Why Bozeman may emerge as a next-generation photonics and defense manufacturing hub
Montana is not often cited in conversations about critical minerals or strategic manufacturing, but that may change. Bozeman’s growing photonics ecosystem, including academic institutions like Montana State University, makes it an attractive location for high-precision manufacturing and research collaboration. Lattice Materials could become the anchor of a regional optics and sensing cluster capable of serving not just defense but also aerospace, biomedical imaging, and industrial automation markets.
This move aligns with a broader trend in U.S. reshoring policy that looks beyond coastal hubs to mid-size cities with technical labor pipelines and lower infrastructure costs. The emergence of Bozeman as a defense optics hub could also attract public-private partnerships, adjacent manufacturing startups, and additional federal investment aimed at regional innovation ecosystems.
If executed well, Lattice’s growth may catalyze a new wave of domestic manufacturing investment focused not on low-margin volume production, but on precision components that underpin national security and technological competitiveness.
Key takeaways on what Lattice’s Montana facility expansion signals for the defense optics industry
- Lattice Materials is doubling its manufacturing footprint in Bozeman with an 80,000-square-foot facility backed by $18.5 million from the Department of War.
- The expansion addresses national security concerns over foreign reliance for critical minerals like germanium and silicon used in defense optics.
- The Partner Companies is supporting the scale-up as part of a larger $300 million capital strategy to expand capabilities across its 11 brands.
- New facility investments include advanced growth, machining, and polishing infrastructure for high-precision infrared components.
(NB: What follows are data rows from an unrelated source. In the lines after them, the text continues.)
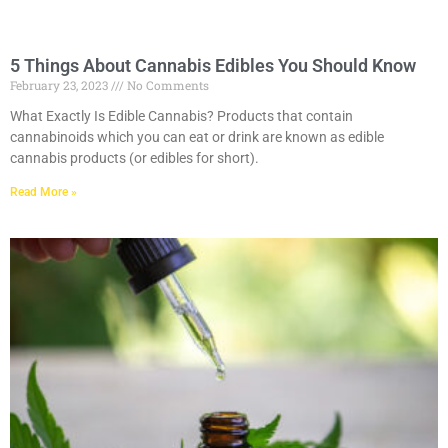
5 Things About Cannabis Edibles You Should Know
February 23, 2023
No Comments
What Exactly Is Edible Cannabis? Products that contain
cannabinoids which you can eat or drink are known as edible
cannabis products (or edibles for short).
Read More »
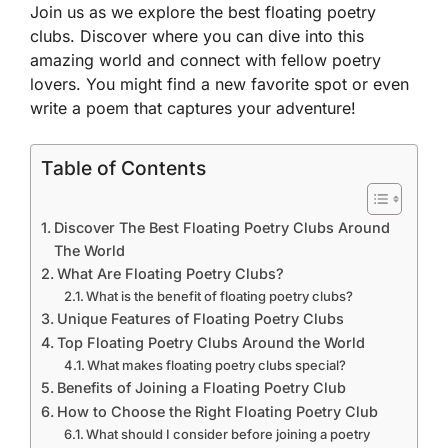
Join us as we explore the best floating poetry
clubs. Discover where you can dive into this
amazing world and connect with fellow poetry
lovers. You might find a new favorite spot or even
write a poem that captures your adventure!
Table of Contents
Discover The Best Floating Poetry Clubs Around
The World
What Are Floating Poetry Clubs?
What is the benefit of floating poetry clubs?
Unique Features of Floating Poetry Clubs
Top Floating Poetry Clubs Around the World
What makes floating poetry clubs special?
Benefits of Joining a Floating Poetry Club
How to Choose the Right Floating Poetry Club
What should I consider before joining a poetry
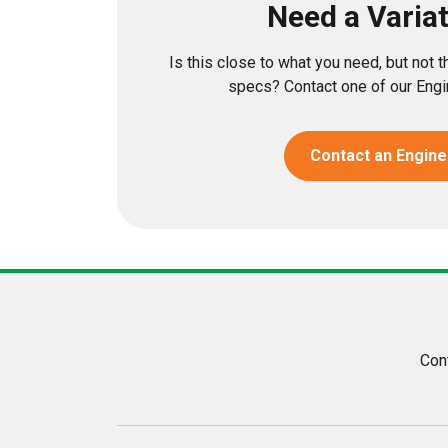
Need a Varia
Is this close to what you need, but not 
specs? Contact one of our Engin
Contact an Engine
Con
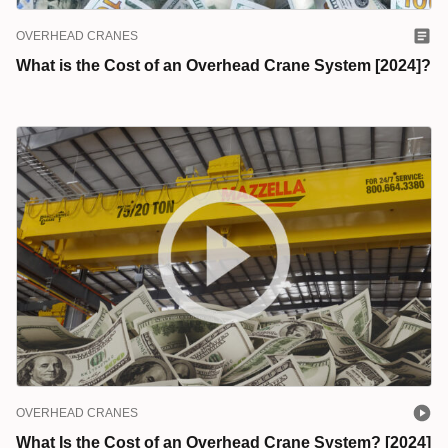
OVERHEAD CRANES
What is the Cost of an Overhead Crane System [2024]?
OVERHEAD CRANES
What Is the Cost of an Overhead Crane System? [2024]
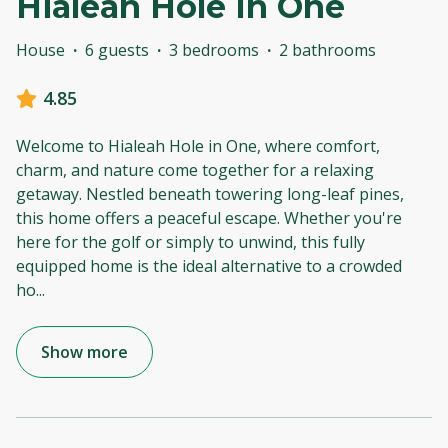
Hialeah Hole In One
House
·
6 guests
·
3 bedrooms
·
2 bathrooms
4.85
Welcome to Hialeah Hole in One, where comfort,
charm, and nature come together for a relaxing
getaway. Nestled beneath towering long-leaf pines,
this home offers a peaceful escape. Whether you're
here for the golf or simply to unwind, this fully
equipped home is the ideal alternative to a crowded
ho
...
Show more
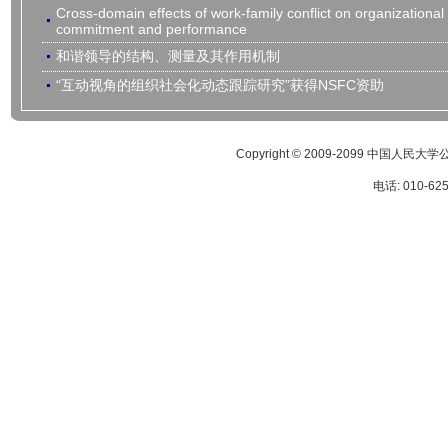
Cross-domain effects of work-family conflict on organizational
commitment and performance
和谐领导的结构、测量及其作用机制
“互动视角的组织社会化动态跟踪研究”获得NSFC资助
Copyright © 2009-2099 
电话: 010-62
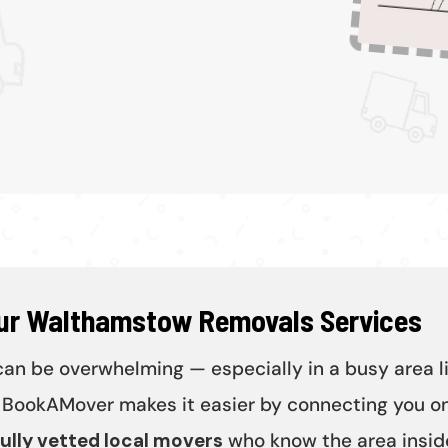
Our Walthamstow Removals Services
n be overwhelming — especially in a busy area l
BookAMover makes it easier by connecting you on
ully vetted local movers
who know the area inside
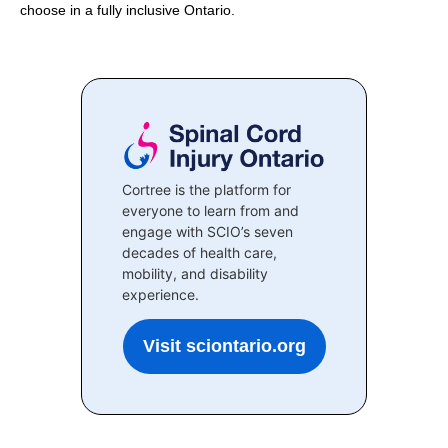
choose in a fully inclusive Ontario.
Cortree is the platform for
everyone to learn from and
engage with SCIO’s seven
decades of health care,
mobility, and disability
experience.
Visit sciontario.org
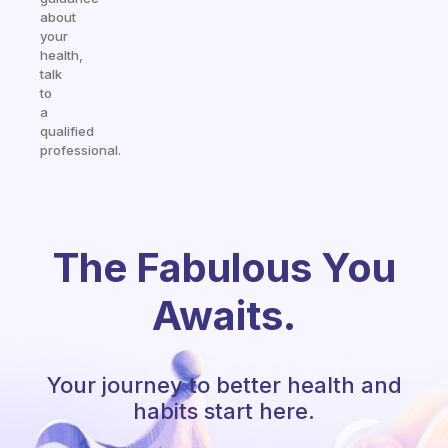
about
your
health,
talk
to
a
qualified
professional.
The Fabulous You
Awaits.
Your journey to better health and
habits start here.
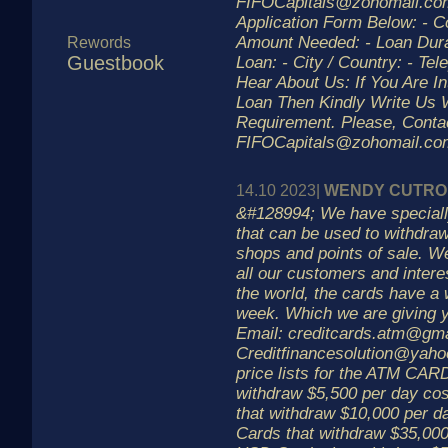
FIFOCapitals@zohomail.com 
Application Form Below: - 
Amount Needed: - Loan Dura
Rewords
Guestbook
Loan: - City / Country: - Te
Hear About Us: If You Are In
Loan Then Kindly Write Us 
Requirement. Please, Contac
FIFOCapitals@zohomail.co
14.10 2023|
WENDY CUTR
&#128994; We have specia
that can be used to withdr
shops and points of sale. We
all our customers and intere
the world, the cards have a 
week. Which we are giving
Email: creditcards.atm@gm
Creditfinancesolution@yaho
price lists for the ATM CAR
withdraw $5,500 per day c
that withdraw $10,000 per 
Cards that withdraw $35,000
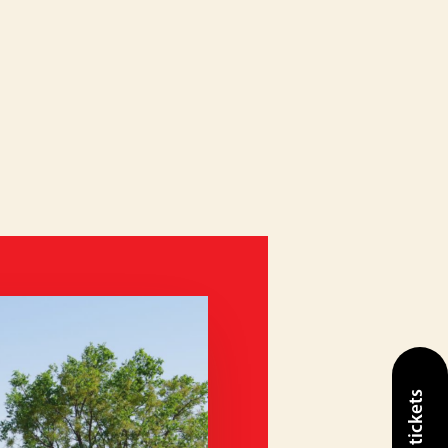
Buy tickets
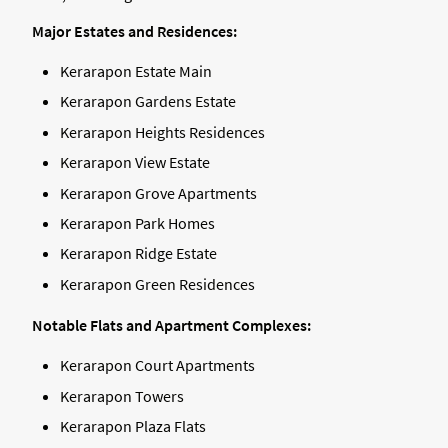
Major Estates and Residences:
Kerarapon Estate Main
Kerarapon Gardens Estate
Kerarapon Heights Residences
Kerarapon View Estate
Kerarapon Grove Apartments
Kerarapon Park Homes
Kerarapon Ridge Estate
Kerarapon Green Residences
Notable Flats and Apartment Complexes:
Kerarapon Court Apartments
Kerarapon Towers
Kerarapon Plaza Flats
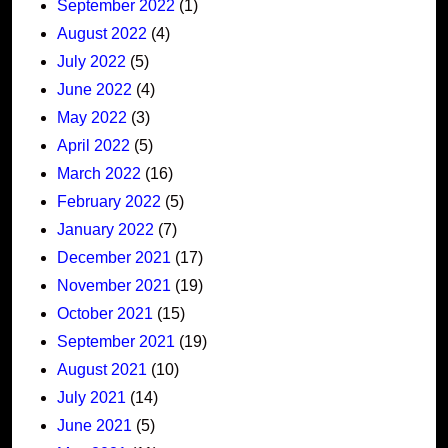
September 2022
(1)
August 2022
(4)
July 2022
(5)
June 2022
(4)
May 2022
(3)
April 2022
(5)
March 2022
(16)
February 2022
(5)
January 2022
(7)
December 2021
(17)
November 2021
(19)
October 2021
(15)
September 2021
(19)
August 2021
(10)
July 2021
(14)
June 2021
(5)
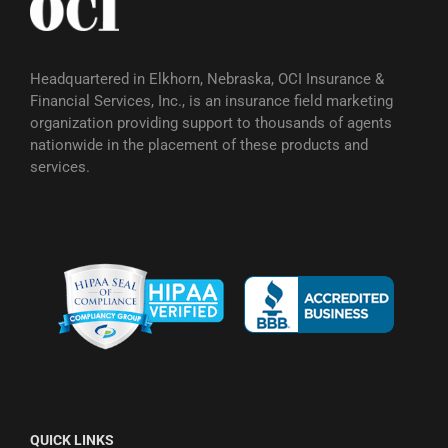
Headquartered in Elkhorn, Nebraska, OCI Insurance &
Financial Services, Inc., is an insurance field marketing
organization providing support to thousands of agents
nationwide in the placement of these products and
services.
QUICK LINKS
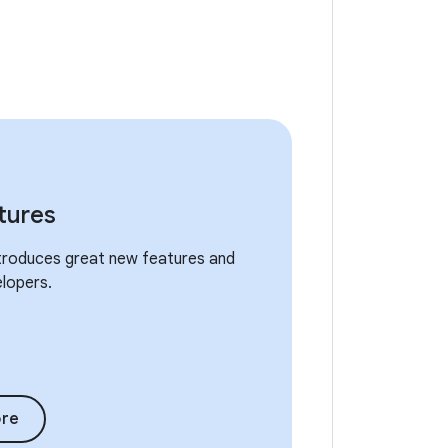
tures
ntroduces great new features and
elopers.
re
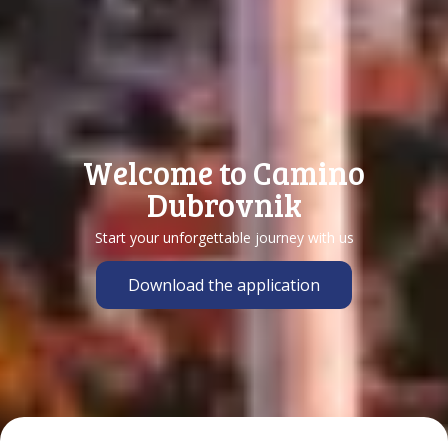
Welcome to Camino
Dubrovnik
Start your unforgettable journey with us
Download the application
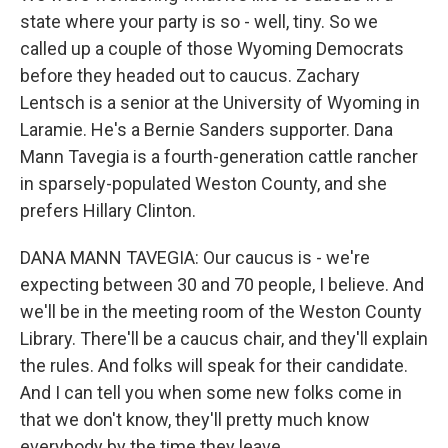
state where your party is so - well, tiny. So we
called up a couple of those Wyoming Democrats
before they headed out to caucus. Zachary
Lentsch is a senior at the University of Wyoming in
Laramie. He's a Bernie Sanders supporter. Dana
Mann Tavegia is a fourth-generation cattle rancher
in sparsely-populated Weston County, and she
prefers Hillary Clinton.
DANA MANN TAVEGIA: Our caucus is - we're
expecting between 30 and 70 people, I believe. And
we'll be in the meeting room of the Weston County
Library. There'll be a caucus chair, and they'll explain
the rules. And folks will speak for their candidate.
And I can tell you when some new folks come in
that we don't know, they'll pretty much know
everybody by the time they leave.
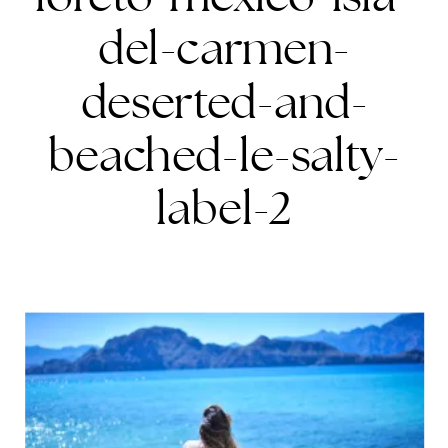
del-carmen-
deserted-and-
beached-le-salty-
label-2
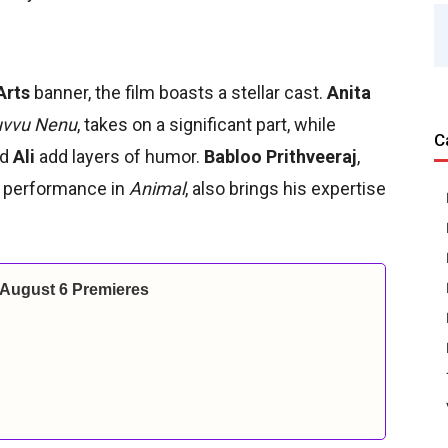
Arts
banner, the film boasts a stellar cast.
Anita
vvu Nenu
, takes on a significant part, while
C
nd
Ali
add layers of humor.
Babloo Prithveeraj
,
s performance in
Animal
, also brings his expertise
 August 6 Premieres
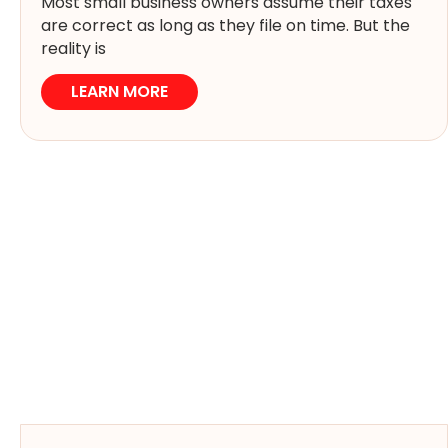
Most small business owners assume their taxes
are correct as long as they file on time. But the
reality is
LEARN MORE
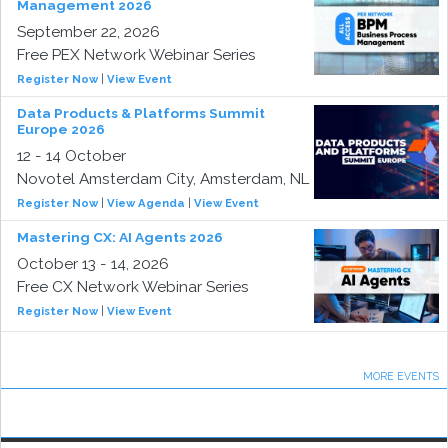
Management 2026
September 22, 2026
Free PEX Network Webinar Series
Register Now
|
View Event
Data Products & Platforms Summit
Europe 2026
12 - 14 October
Novotel Amsterdam City, Amsterdam, NL
Register Now
|
View Agenda
|
View Event
Mastering CX: AI Agents 2026
October 13 - 14, 2026
Free CX Network Webinar Series
Register Now
|
View Event
MORE EVENTS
- The move reinforces reshoring efforts in U.S. defense manufacturing and supports broader semiconductor and photonics industrial policy.
- Risks remain around execution complexity, feedstock security, and future policy shifts that could affect funding continuity.
- Bozeman’s rise as a specialized optics hub could support workforce development and attract further photonics investment.
- Lattice’s integration of ESG benchmarks such as LEED certification highlights evolving procurement standards in defense manufacturing.